* _INSTRUCTIONS FOR THE TASK_
Go over the entries below line by line, copying each one that contains the word "tail".

* _DATASET EXCERPTS_
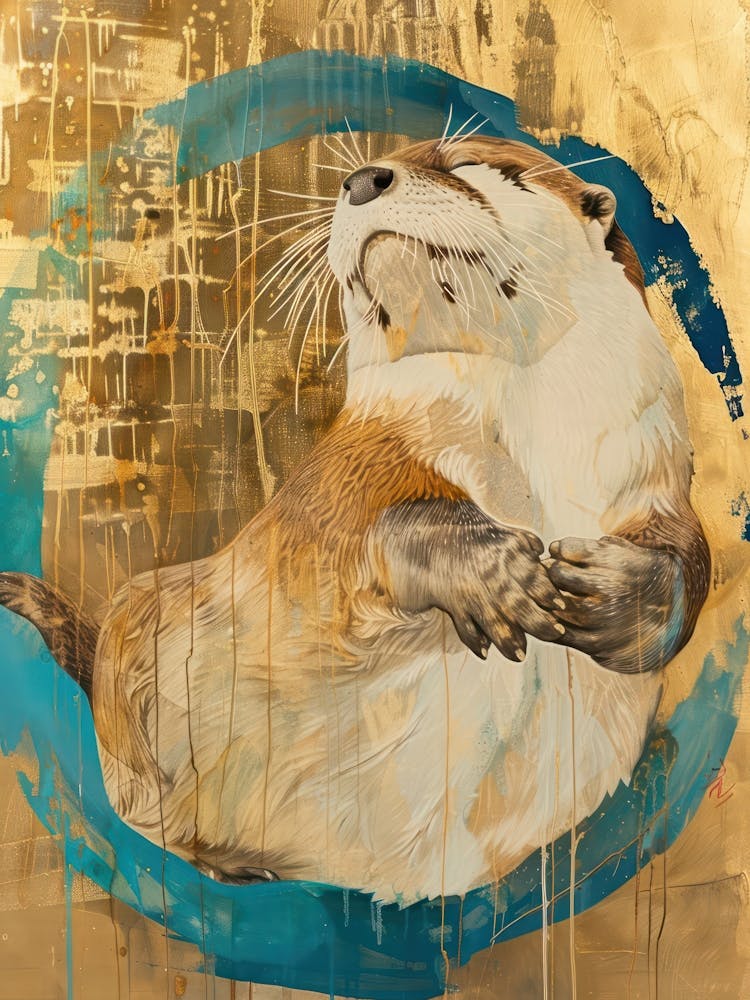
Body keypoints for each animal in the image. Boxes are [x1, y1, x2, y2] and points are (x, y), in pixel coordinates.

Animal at [0, 135, 709, 904]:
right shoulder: (350, 466)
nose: (363, 177)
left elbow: (687, 554)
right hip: (139, 623)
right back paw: (229, 862)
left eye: (467, 163)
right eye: (366, 170)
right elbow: (349, 529)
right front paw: (493, 573)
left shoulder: (653, 465)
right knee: (144, 813)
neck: (531, 439)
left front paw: (616, 595)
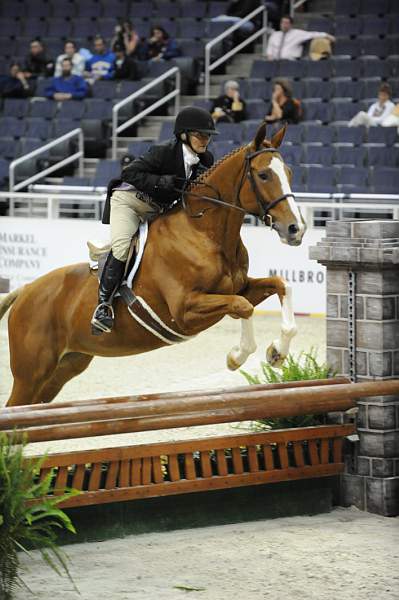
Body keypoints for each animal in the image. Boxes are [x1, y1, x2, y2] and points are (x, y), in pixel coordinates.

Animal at [0, 120, 306, 408]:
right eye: (264, 175)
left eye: (290, 174)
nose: (296, 229)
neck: (204, 232)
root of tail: (25, 291)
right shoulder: (185, 310)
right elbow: (242, 307)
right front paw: (236, 357)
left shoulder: (239, 288)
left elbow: (280, 285)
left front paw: (277, 352)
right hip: (32, 372)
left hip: (65, 367)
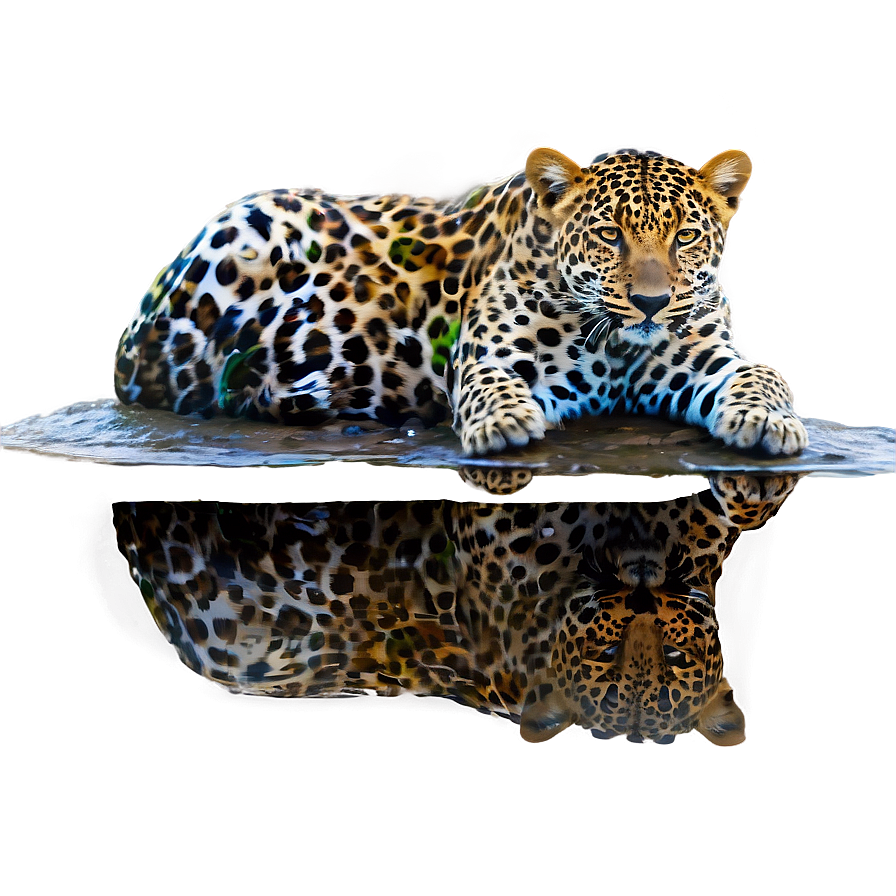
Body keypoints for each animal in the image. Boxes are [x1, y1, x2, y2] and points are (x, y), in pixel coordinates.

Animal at [113, 145, 807, 457]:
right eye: (609, 234)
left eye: (684, 236)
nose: (652, 303)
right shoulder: (485, 355)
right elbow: (490, 384)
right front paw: (504, 424)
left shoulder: (701, 361)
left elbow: (763, 373)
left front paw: (767, 421)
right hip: (248, 229)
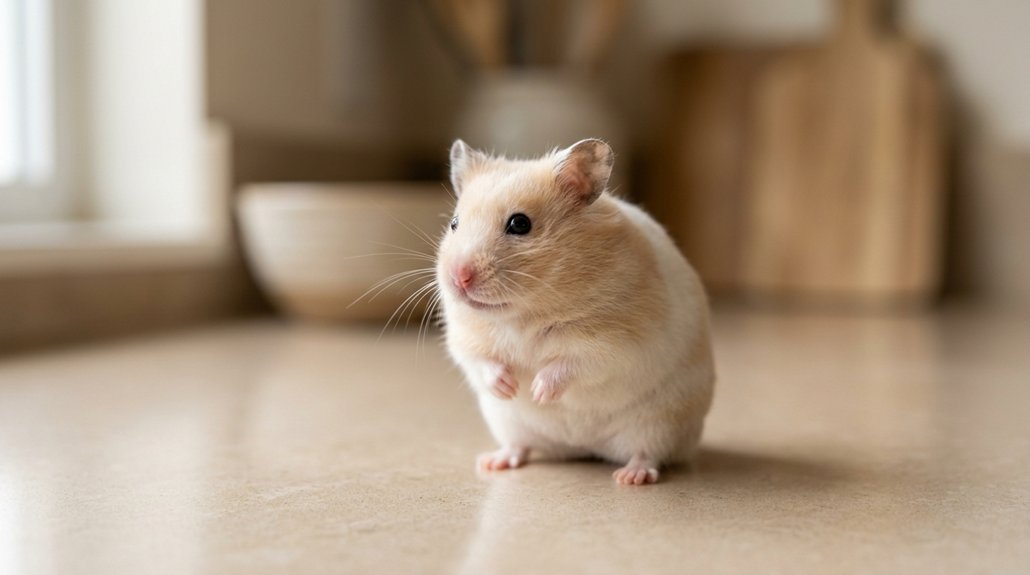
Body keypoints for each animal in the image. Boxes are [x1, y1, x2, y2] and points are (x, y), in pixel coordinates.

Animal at [436, 138, 715, 485]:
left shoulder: (619, 343)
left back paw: (630, 477)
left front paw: (539, 391)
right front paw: (509, 388)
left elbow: (573, 363)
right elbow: (481, 361)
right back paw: (492, 462)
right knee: (520, 446)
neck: (524, 313)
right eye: (454, 224)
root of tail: (585, 448)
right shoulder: (464, 338)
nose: (458, 277)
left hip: (660, 423)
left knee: (649, 454)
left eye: (520, 224)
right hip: (508, 424)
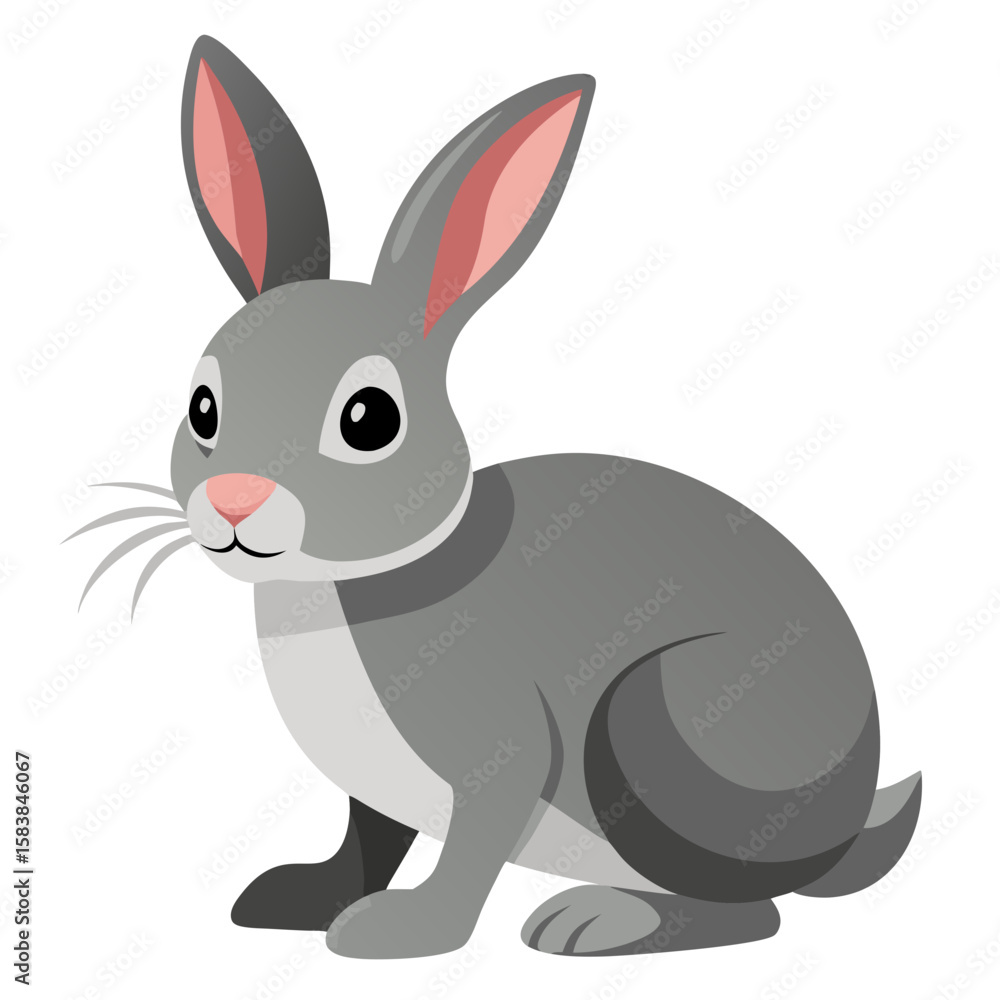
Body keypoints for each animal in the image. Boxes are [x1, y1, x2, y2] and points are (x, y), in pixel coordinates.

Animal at [71, 34, 922, 959]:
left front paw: (400, 930)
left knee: (752, 909)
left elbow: (474, 846)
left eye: (370, 419)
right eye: (204, 408)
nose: (234, 502)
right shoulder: (374, 786)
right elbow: (368, 841)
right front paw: (302, 897)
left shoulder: (500, 751)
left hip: (657, 729)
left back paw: (596, 920)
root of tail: (850, 823)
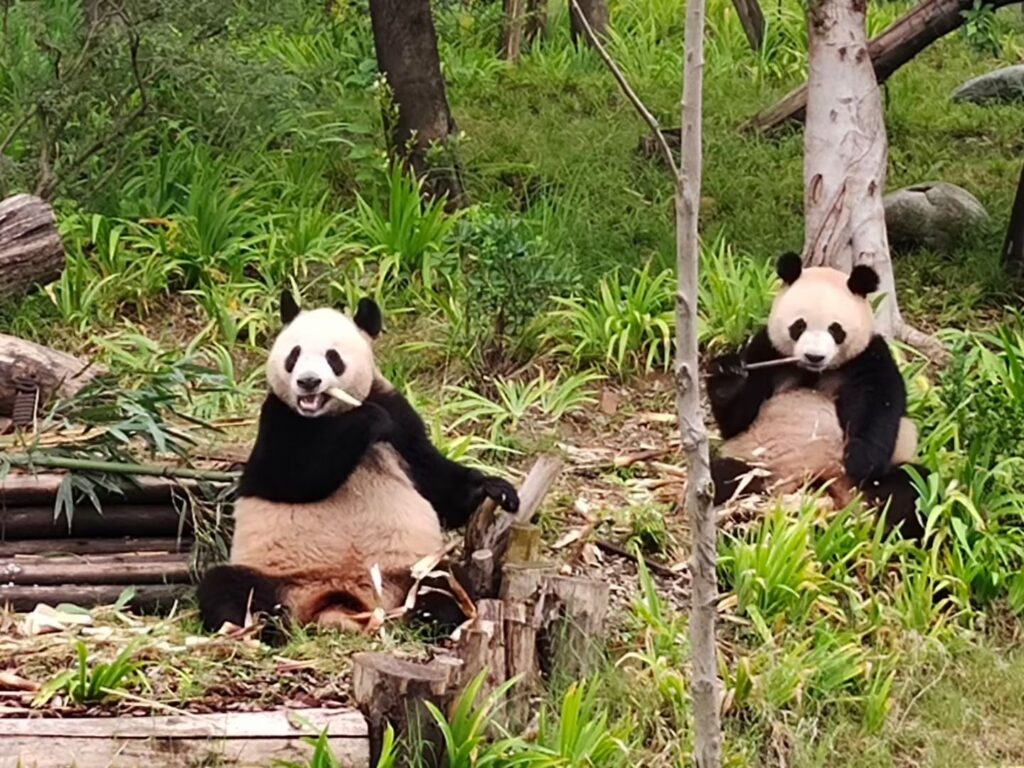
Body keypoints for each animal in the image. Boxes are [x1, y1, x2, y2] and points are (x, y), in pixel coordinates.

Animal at [197, 290, 520, 638]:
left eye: (333, 357)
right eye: (294, 355)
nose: (308, 382)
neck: (329, 415)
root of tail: (339, 601)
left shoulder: (400, 416)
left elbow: (435, 480)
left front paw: (497, 490)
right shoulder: (278, 417)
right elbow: (289, 477)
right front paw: (369, 419)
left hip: (407, 571)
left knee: (447, 580)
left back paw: (432, 617)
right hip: (276, 574)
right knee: (226, 587)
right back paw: (261, 626)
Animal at [704, 253, 929, 540]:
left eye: (836, 330)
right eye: (799, 326)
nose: (814, 356)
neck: (813, 372)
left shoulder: (869, 358)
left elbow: (878, 408)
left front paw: (860, 459)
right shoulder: (766, 351)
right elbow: (736, 420)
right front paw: (727, 375)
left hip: (874, 484)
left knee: (910, 488)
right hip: (760, 463)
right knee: (724, 477)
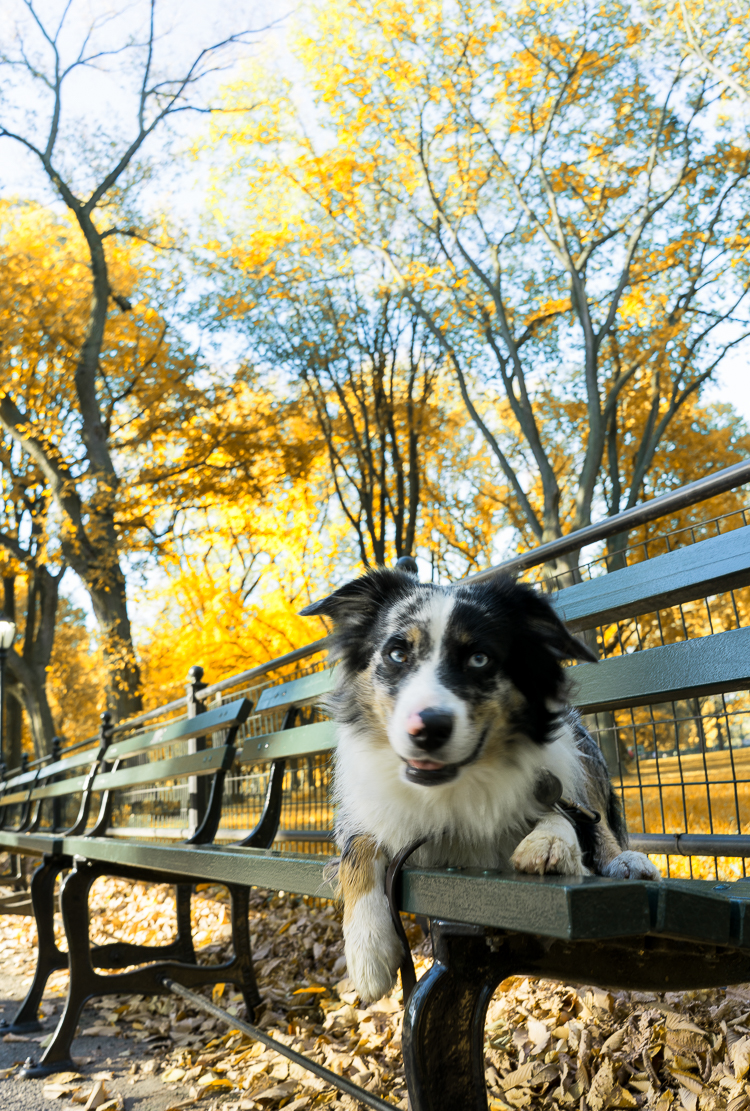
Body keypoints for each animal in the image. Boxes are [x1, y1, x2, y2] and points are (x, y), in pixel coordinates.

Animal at [300, 568, 662, 1004]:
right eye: (397, 654)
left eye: (479, 658)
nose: (427, 729)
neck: (451, 790)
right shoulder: (367, 813)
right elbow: (359, 850)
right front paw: (367, 949)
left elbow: (559, 812)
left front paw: (550, 843)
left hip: (579, 741)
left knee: (594, 816)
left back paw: (624, 860)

* _SOLUTION TO THE PROBLEM_
root of tail: (25, 291)
root of tail: (585, 448)
root of tail: (850, 823)
root of tail: (339, 601)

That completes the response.